[[ DATA open ]]

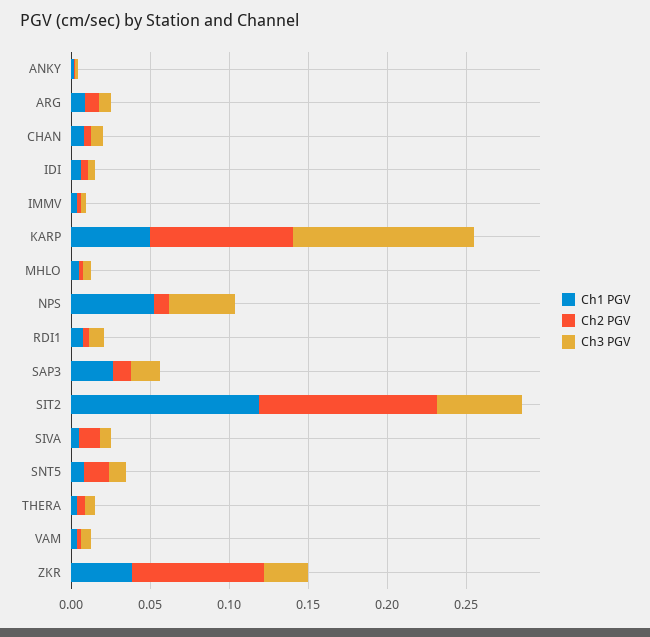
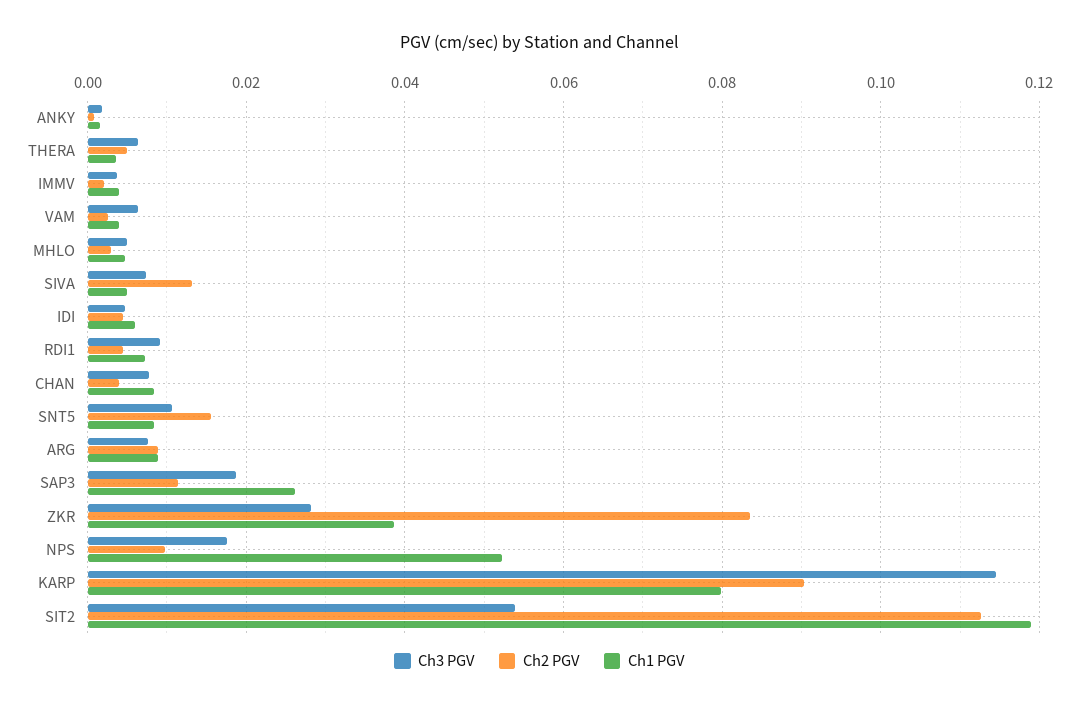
Ch1 PGV, KARP: 0.05 -> 0.08
Ch3 PGV, NPS: 0.04 -> 0.018

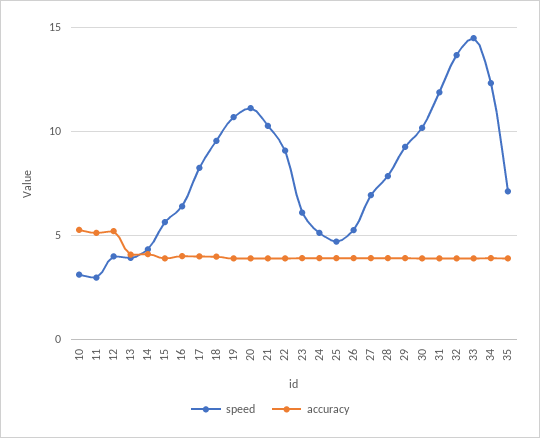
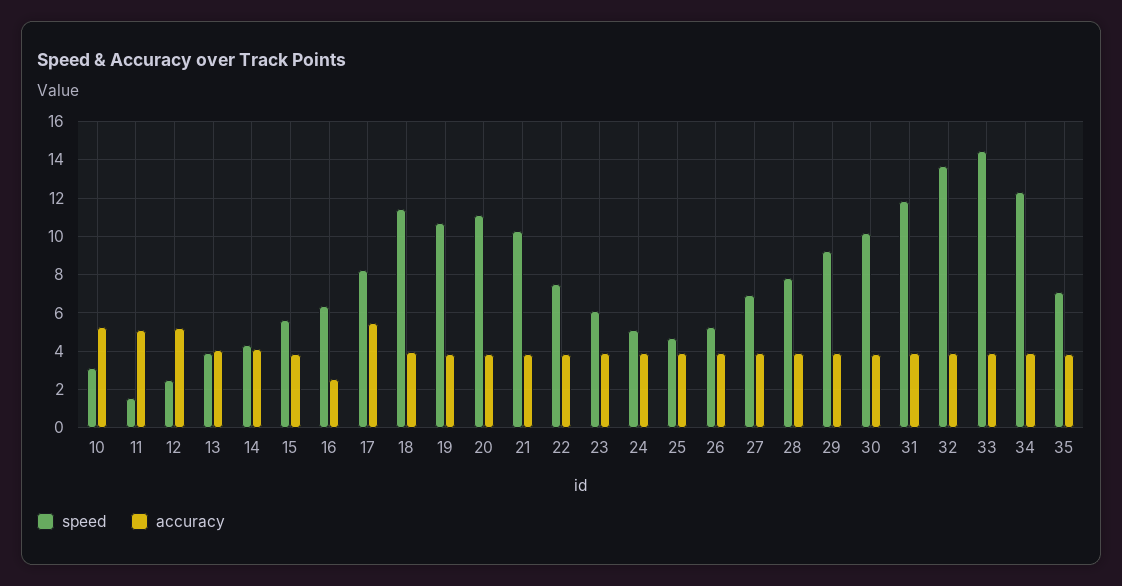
speed, 11: 3 -> 1.5
speed, 12: 4 -> 2.5
accuracy, 16: 4 -> 2.5
accuracy, 17: 4 -> 5.5
speed, 18: 9.5 -> 11.5
speed, 22: 9 -> 7.5

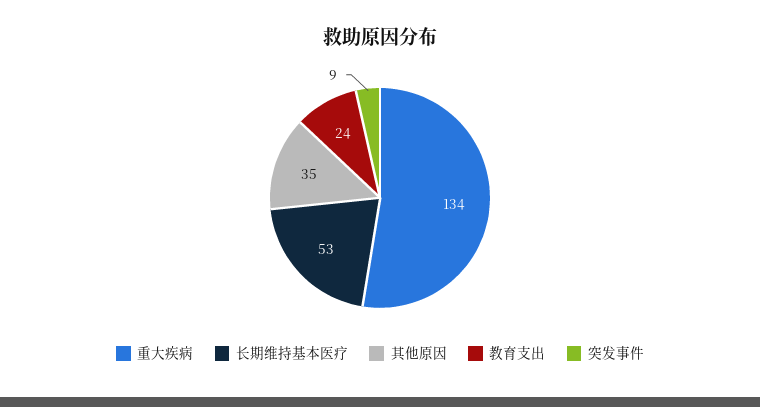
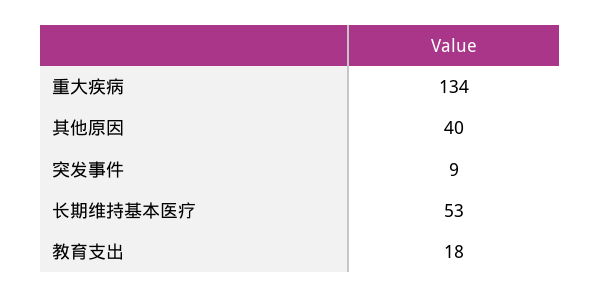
其他原因: 35 -> 40
教育支出: 24 -> 18

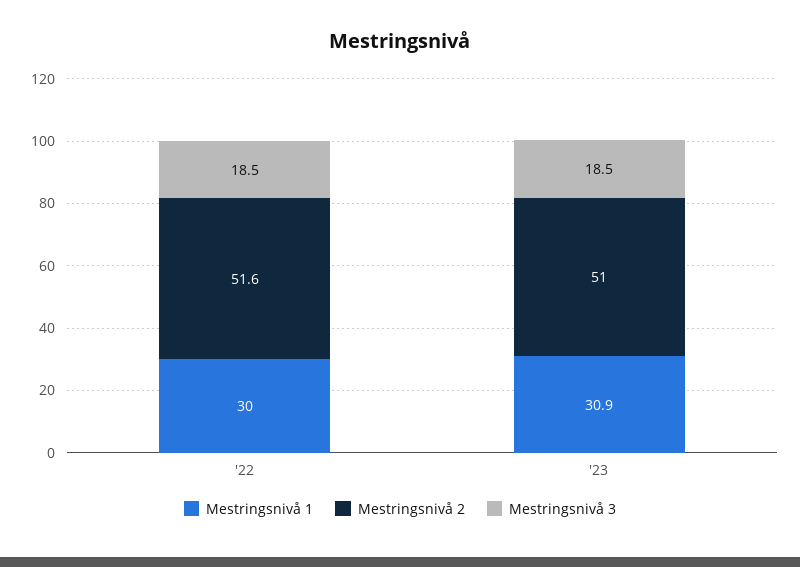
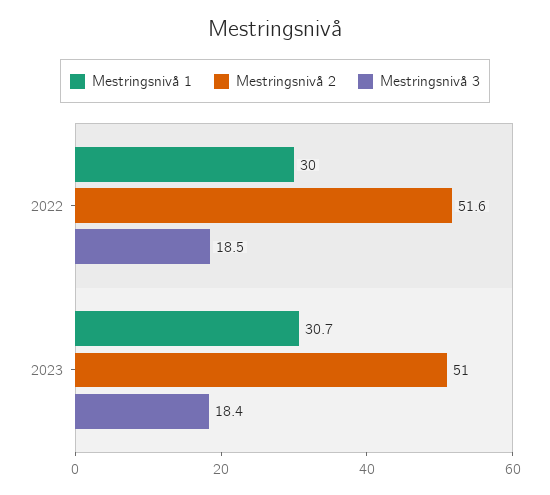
Mestringsnivå 1, '23: 30.9 -> 30.7
Mestringsnivå 3, '23: 18.5 -> 18.4

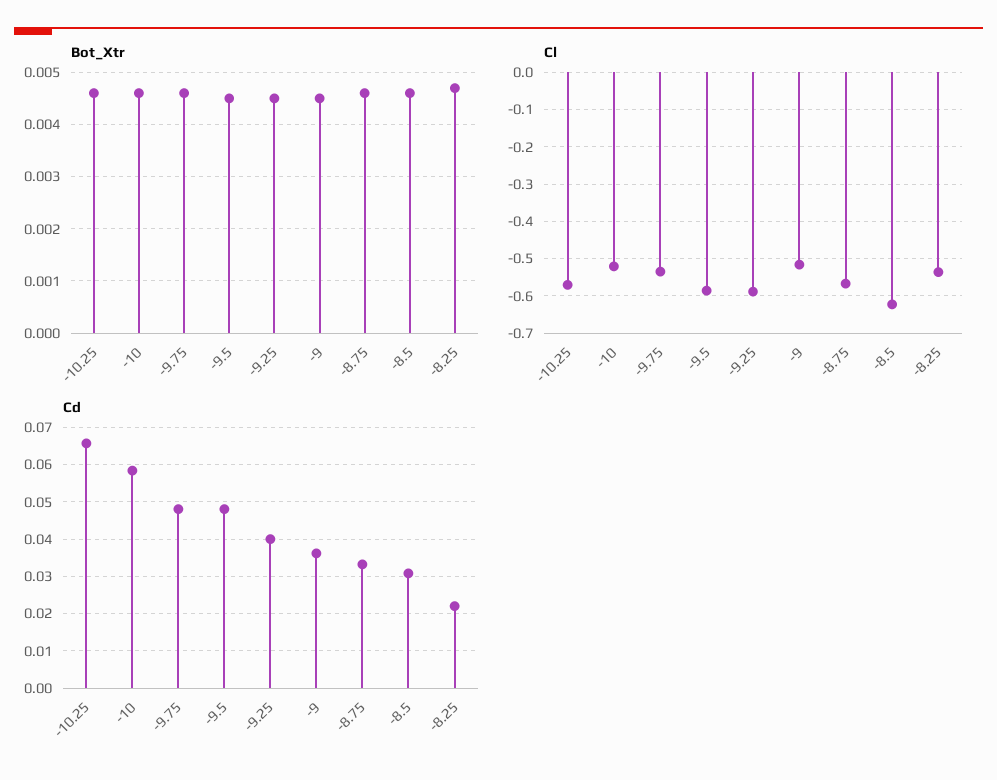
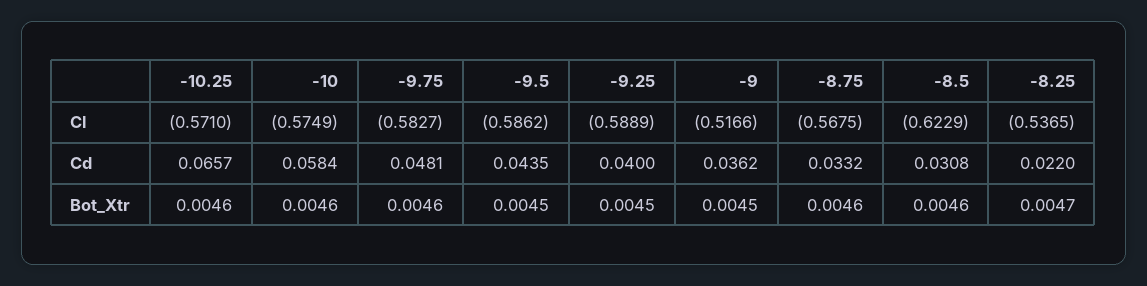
Cl, -10: -0.52 -> -0.5749
Cl, -9.75: -0.54 -> -0.5827
Cd, -9.5: 0.048 -> 0.0435

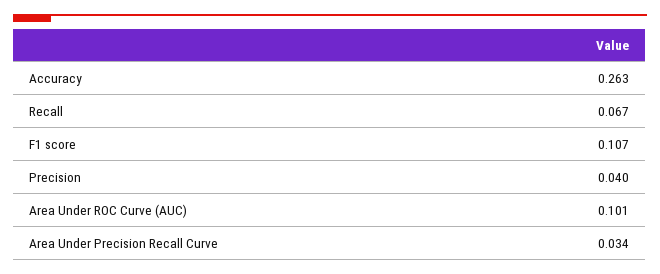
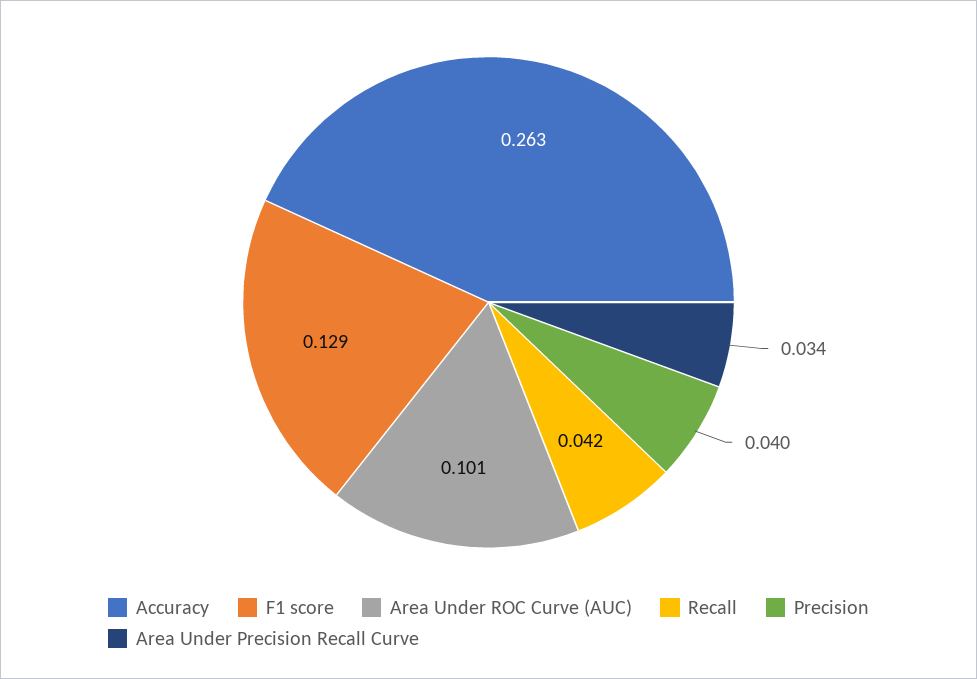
Recall: 0.067 -> 0.042
F1 score: 0.107 -> 0.129

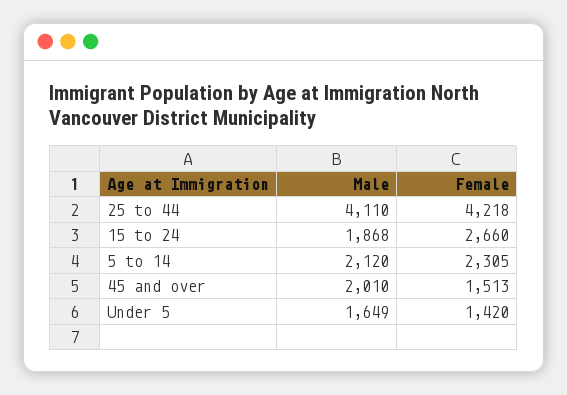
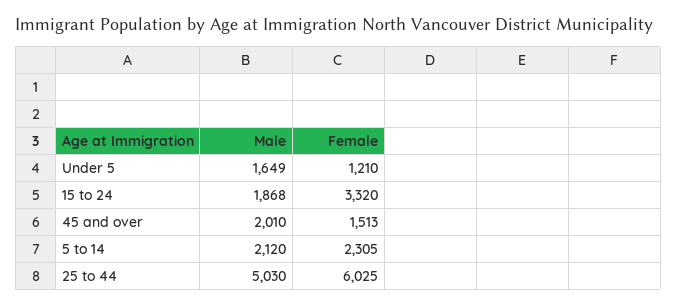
Male, 25 to 44: 4110 -> 5030
Female, 25 to 44: 4218 -> 6025
Female, 15 to 24: 2660 -> 3320
Female, Under 5: 1420 -> 1210

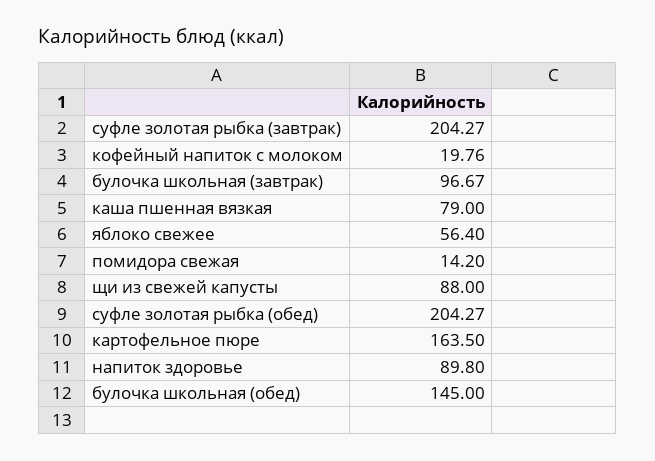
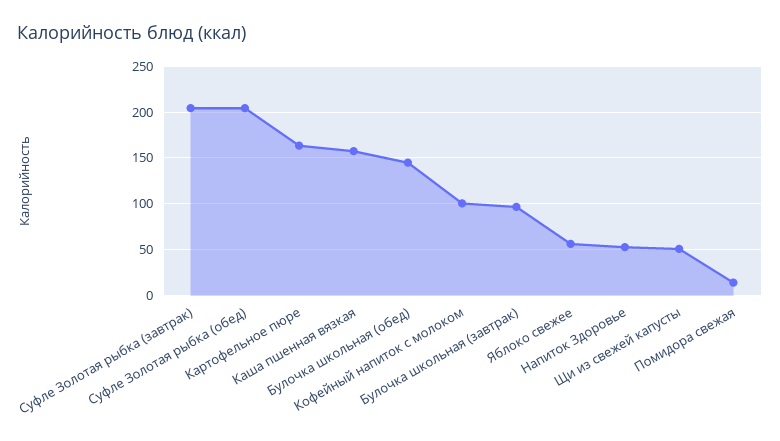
кофейный напиток с молоком: 19.76 -> 100
каша пшенная вязкая: 79 -> 160
щи из свежей капусты: 88 -> 50
напиток здоровье: 89.8 -> 50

[[ DATA closed ]]

Your job is to copy out every line from the records above that has the word "Female".

▶ _OUTPUT OF THE EXERCISE_:
Female, 25 to 44: 4218 -> 6025
Female, 15 to 24: 2660 -> 3320
Female, Under 5: 1420 -> 1210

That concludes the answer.